Love for Bollywood Stars and Song-and-Dance

Hatanaka is quick to admit his personal affection for Bollywood. “I’ve always had crushes on actresses like Rani Mukherji, Kajol, UrmilaMatondkar,” he confesses. “There’s something about that era—their charisma filled the screen.”

His fandom extends to later films as well. “I love Om Shanti Om. That sequence with all the actors in DeewangiDeewangi—it’s like a country celebrating itself through cinema. It’s obsessive, joyous, almost religious.”

A Lost Theatrical Experience

For Hatanaka, the biggest change since those days is the decline of the theatrical experience. “Back then, watching a Hindi film was like a roadshow event. Families came together, there were intermissions, refreshments, the whole evening was cinema. You’d buy the soundtrack cassette at the theater. That experience is being lost everywhere, not just in India.”

His voice softens as he adds, “We can’t forget that cinema was meant for the big screen, for the collective. Streaming is convenient, but when you’ve sat in a packed house watching Amitabh Bachchan take down his enemies, or when A.R. Rahman’s music swells in a theater—those are moments you never forget.”

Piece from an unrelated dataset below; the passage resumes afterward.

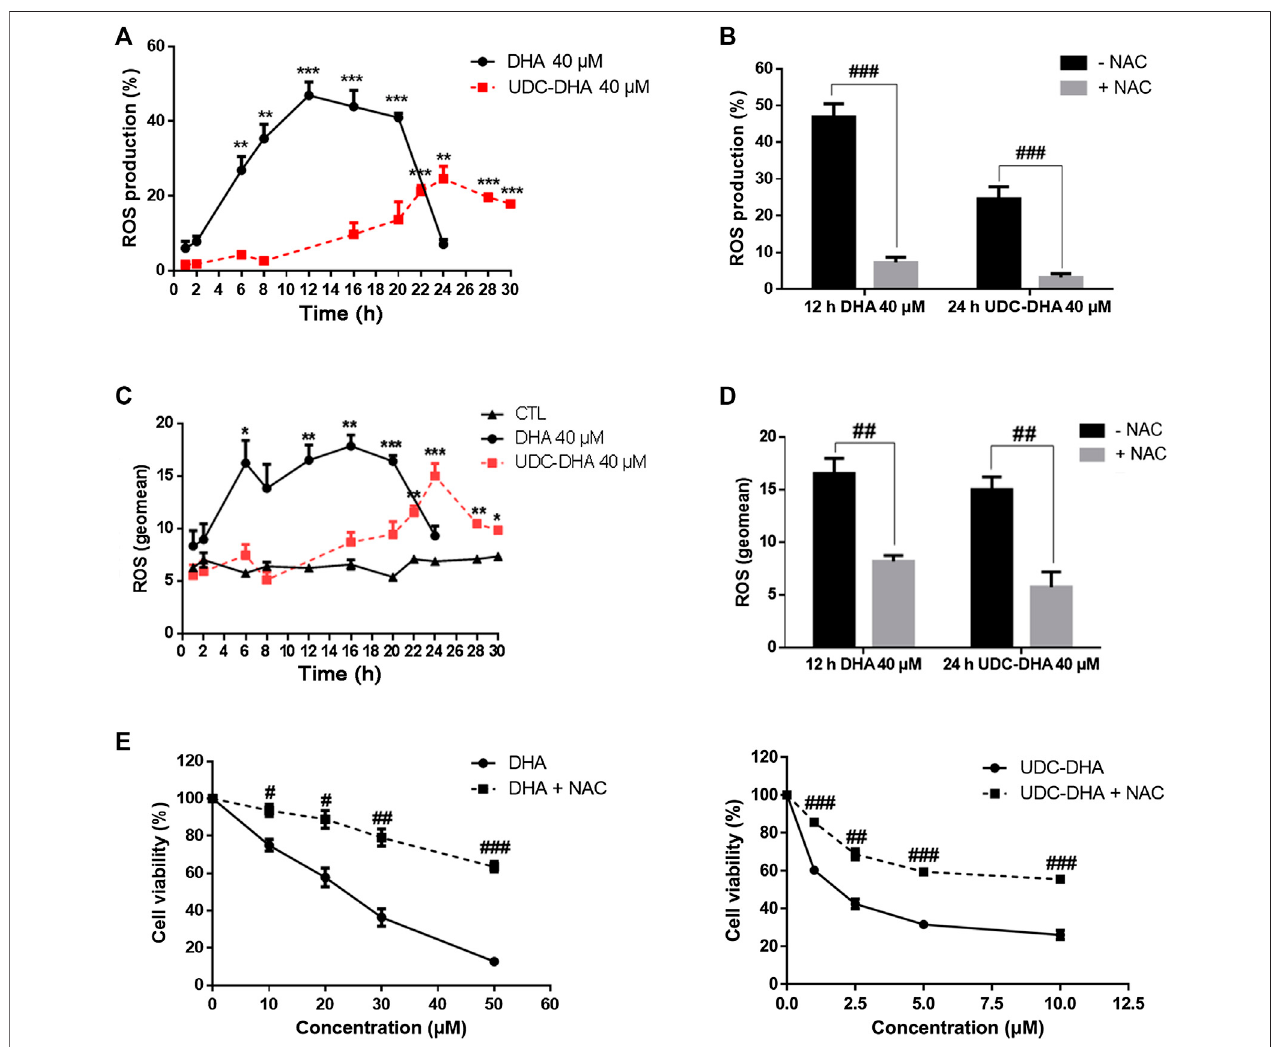
FIGURE4| EffectsofDHAandUDC-DHAonROSgenerationinHepG2cells.DHAandUDC-DHAinducedROSovertimeinHepG2cells (A,C) ,andNACreversed ROS generation induced by DHA and UDC-DHA (B,D) . HepG2 cells were treated with indicated concentrations of DHA or UDC-DHA for various time periods with or without 2 mM of NAC. DCFH-DA (10 μ M) was added to the cells 30 min before termination of the treatment. Cells were then harvested for fl ow cytometric analysis of DCF fl uorescence. The percentages of cells with ROS production ( A,B ) or the geomean of ROS ( C,D ) were analyzed by FlowJo software. ( E ) NAC reversed the growth inhibitory effect of DHA and UDC-DHA. HepG2 cells were treated with various concentrations of DHA or UDC-DHA in the absence or presence of 2 mM of NAC for 72 h, followed by the MTT assay to measure cell viability. Data are presented as mean ± SEM of at least three independent experiments. *, p < 0.05; **, p < 0.01; ***, p < 0.001 vs. the control group. #, p < 0.05; ##, p < 0.01; ###, p < 0.001 vs. respective non-NAC treatment group.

A Pioneer before the Crossover

Today, Bollywood stars walk red carpets at Cannes, A.R. Rahman wins Oscars, and Indian films stream globally. But back in the 1990s, Gregory Hatanaka was taking a gamble—shipping heavy 35mm prints across oceans, booking them into art houses like Laemmle, Landmark, and Film Forum, and building DVD libraries for curious cinephiles.

“I just loved the movies,” Hatanaka says. “Before Indian cinema was a crossover, before Bollywood became a global brand—I wanted people here to see what I saw. To feel that magic.”

Thanks to those efforts, a generation of American moviegoers discovered Satyajit Ray’s final masterpiece, Amitabh Bachchan’s firebrand performances, and the artistry of Santosh Sivan and Mani Ratnam—not as exotic imports, but as cinema, pure and universal.